Digital Realty breaks ground on new Sydney data centre

SYD11 to offer double the space and power of existing Erskine Park data centre

Krupal Raval, CFO APAC, Digital Realty, and NSW MP Tanya Davies, minister for mental health, minister for women and minister for ageing, at the site of the new data centre.

Krupal Raval, CFO APAC, Digital Realty, and NSW MP Tanya Davies, minister for mental health, minister for women and minister for ageing, at the site of the new data centre.

NYSE-listed Digital Realty has broken ground on a new Sydney data centre at Erskine Park.

The new Sydney 11 data centre — SYD11 — will be adjacent to the company’s existing SYD10 facility. The company also operates a North Ryde data centre, SYD12, and two data centres in Melbourne (MEL10 and MEL11).

The decision to build a new data centre is a product of the high level of utilisation of the company’s existing facilities coupled with the fact that a number of Digital Realty’s global top-tier clients are looking to grow “in a very big way” in Australia, the company’s CFO for APAC, Krupal Raval, told Computerworld.

“In Sydney we’re at 99.8 per cent full — so effectively 100 per cent full — even in Melbourne, we’re at 92 per cent,” the CFO said. “So if you look at it on a weighted average for the entire country, we’re at 95.9 per cent.”
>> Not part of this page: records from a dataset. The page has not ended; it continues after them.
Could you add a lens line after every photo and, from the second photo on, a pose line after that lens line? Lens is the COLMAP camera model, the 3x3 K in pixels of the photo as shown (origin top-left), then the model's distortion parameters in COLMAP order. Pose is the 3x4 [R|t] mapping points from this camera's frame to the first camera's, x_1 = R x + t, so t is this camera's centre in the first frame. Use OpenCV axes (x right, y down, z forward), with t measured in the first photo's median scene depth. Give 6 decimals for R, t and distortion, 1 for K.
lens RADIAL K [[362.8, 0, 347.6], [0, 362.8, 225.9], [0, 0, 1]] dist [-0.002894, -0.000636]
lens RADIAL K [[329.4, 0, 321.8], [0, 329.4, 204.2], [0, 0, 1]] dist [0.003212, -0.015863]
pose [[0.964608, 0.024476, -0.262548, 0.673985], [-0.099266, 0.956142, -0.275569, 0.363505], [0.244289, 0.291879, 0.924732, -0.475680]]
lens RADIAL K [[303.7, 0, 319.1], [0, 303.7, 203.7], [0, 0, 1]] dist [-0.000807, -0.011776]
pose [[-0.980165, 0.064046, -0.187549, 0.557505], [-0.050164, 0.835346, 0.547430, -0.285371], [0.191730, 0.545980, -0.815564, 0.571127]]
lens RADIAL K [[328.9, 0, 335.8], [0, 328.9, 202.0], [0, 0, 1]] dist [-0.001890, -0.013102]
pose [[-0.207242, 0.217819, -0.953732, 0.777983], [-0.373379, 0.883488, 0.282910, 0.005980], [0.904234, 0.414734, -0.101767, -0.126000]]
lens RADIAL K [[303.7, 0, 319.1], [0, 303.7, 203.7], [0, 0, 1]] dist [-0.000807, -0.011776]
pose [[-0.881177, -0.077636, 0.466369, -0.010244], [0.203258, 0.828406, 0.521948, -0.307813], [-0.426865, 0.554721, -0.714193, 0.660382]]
The 16,360 square metre SYD11 data centre will offer 14 megawatts of power.

“The first Sydney 10 building was 86,000 square feet and the new one will be more than double that at 176,000 square feet,” the CFO said. “If you’re measuring it in megawatts of power, it’s also roughly doubled. The reason we’re building at that scale is really elementary: Major cloud service providers have huge growth expectations for this region and we’re just mirroring that and investing our capital to reflect their growth.”
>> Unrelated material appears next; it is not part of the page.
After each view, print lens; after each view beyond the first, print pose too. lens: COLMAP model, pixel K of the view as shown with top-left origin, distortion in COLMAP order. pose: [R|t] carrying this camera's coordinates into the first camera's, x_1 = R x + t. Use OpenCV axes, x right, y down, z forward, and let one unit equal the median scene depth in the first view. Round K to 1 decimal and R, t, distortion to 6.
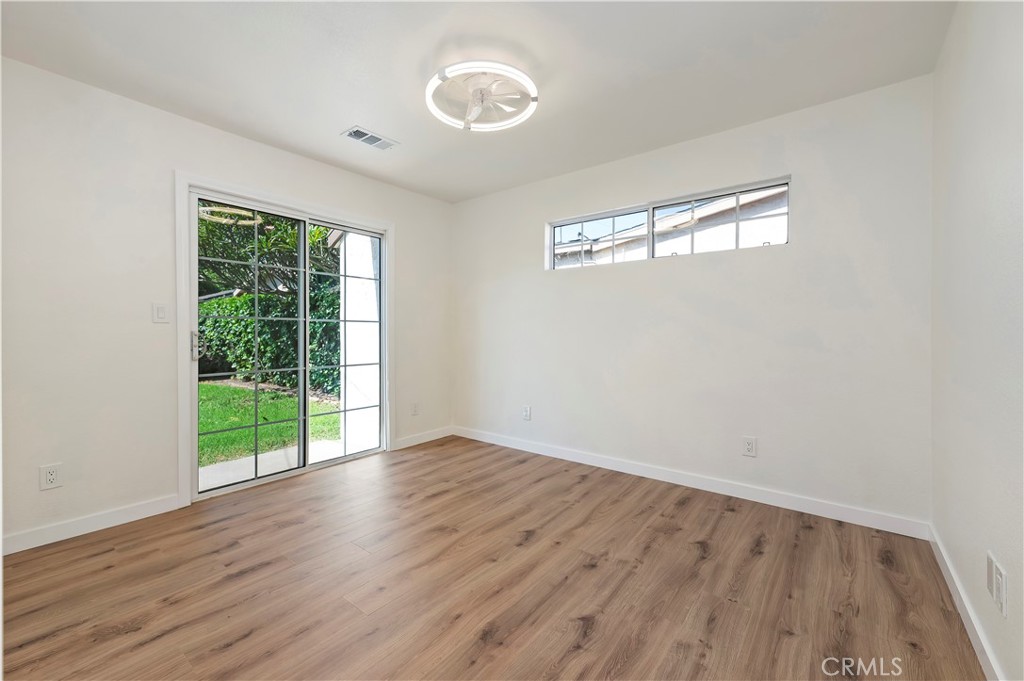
lens RADIAL K [[423.1, 0, 507.6], [0, 423.1, 334.1], [0, 0, 1]] dist [0.000604, -0.000449]
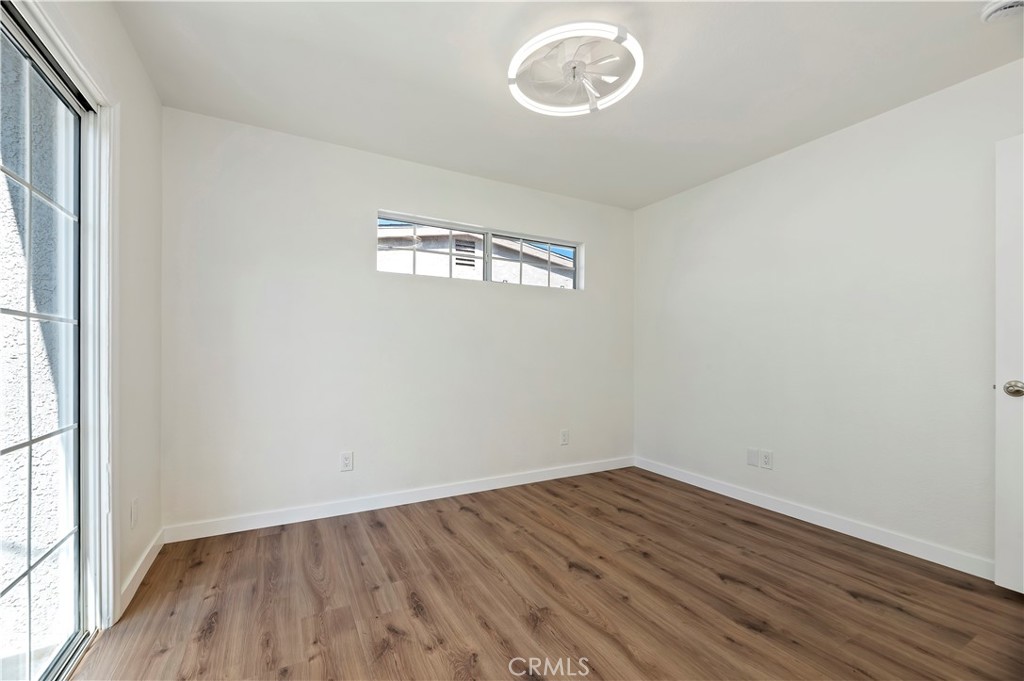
lens RADIAL K [[423.1, 0, 511.2], [0, 423.1, 351.2], [0, 0, 1]] dist [0.000604, -0.000449]
pose [[0.378997, 0.003658, 0.925391, -0.794099], [-0.001830, 0.999993, -0.003204, 0.000098], [-0.925396, -0.000479, 0.379001, 0.711319]]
Peter Adcock, Digital Realty’s APAC vice-president, design and construction, said that the data centre would use the latest economiser units from Vertiv for cooling. “Their pumped refrigerant economisers are giving us a PUE of about 1.35 for this site; so that is without using any water and it gives us a high level of resilience with a very granular performance,” Adcock said.

Construction of the building is expected to take around 12 months and employ up to 500 local contractors, Digital Realty said.
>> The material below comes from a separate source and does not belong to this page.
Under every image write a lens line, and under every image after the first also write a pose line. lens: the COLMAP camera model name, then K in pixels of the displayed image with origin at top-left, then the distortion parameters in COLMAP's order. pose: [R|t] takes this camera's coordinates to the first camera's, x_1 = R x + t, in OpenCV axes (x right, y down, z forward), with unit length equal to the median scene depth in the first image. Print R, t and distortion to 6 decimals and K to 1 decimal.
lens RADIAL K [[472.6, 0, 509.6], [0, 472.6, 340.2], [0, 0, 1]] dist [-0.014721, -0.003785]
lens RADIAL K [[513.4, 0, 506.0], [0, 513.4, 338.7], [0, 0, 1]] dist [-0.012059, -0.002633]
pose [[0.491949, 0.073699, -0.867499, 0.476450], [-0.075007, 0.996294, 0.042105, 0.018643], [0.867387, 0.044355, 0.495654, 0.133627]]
“This building was originally designed and permitted to be built in two phases; however after discussions with the pipeline of potential tenants and also the builders, we’re probably looking to build the shell of the whole building all at once and then we’ll fit out the internal modules,” Adcock said.

The facility will be based on Digital’s Turn-Key Flex PODs (‘performance optimised data centres’).

“We’ll be progressively fitting out those as the tenants commit because they sometimes request a slightly different variant on the configuration,” Adcock said. “Once we’ve got the building up, which is a 12-month process, that’ll include a standard fit out of the first POD.”

After that there is around a 20-week turnaround for PODs, which Adcock said was thanks to Digital’s global approach to procurement, with its strategic vendors having stock ready for the company.

Adcock said that because SYD11 is adjacent to SYD10 in Erskine Park there are already conduits at the boundary of the existing facility ready to connect to the new data centre, so there won’t be any delay waiting for new fibre to be rolled out.

“We can leverage off the back of Sydney 10 and get immediate connectivity to half a dozen different carriers,” he said.

Although he wouldn’t be drawn on plans for additional facilities in Australia, Raval told Computerworld: “I think there’s a lot of very interesting markets — in Asia Pac broadly speaking but in Australia specifically — that I think we’re extremely well position ted to grow in.”

Raval said that once Digital Realty’s merger with DuPont Fabros is closed off, the company would have an enterprise value of US$34 billion — “which would make us one of the 10-largest real estate companies in the world,” the CFO said.

That scale delivers cost of capital advantages and Digital has a $2 billion line of credit allowing it to deploy capital into a range of markets around the world, Raval said.

“So a combination of our financial strengths as well as the depth of our relationships means that if any of these major cloud providers want to grow globally, it’s quite logical that they would want to come to a provider where they can easily contract; they can wash, rinse, repeat from prior contracts etc. It puts us at a nice advantage for being able to go to any market in the world, frankly.”

In Melbourne the company already owns a land bank adjacent to MEL10 and MEL11 that can support future expansion.

“To put it into perspective: The land that we’ve got at MEL12 would enable us to do a similar size as Sydney 11, which we think of as our ‘second generation’ in Australia,” Adcock said.

Omer Wilson, senior director of marketing APAC at Digital Realty; NSW MP Tanya Davies; Krupal Raval, CFO APAC at Digital Realty; and Peter Adcock, VP design and construction APAC at Digital Realty.
Omer Wilson, senior director of marketing APAC at Digital Realty; NSW MP Tanya Davies; Krupal Raval, CFO APAC at Digital Realty; and Peter Adcock, VP design and construction APAC at Digital Realty.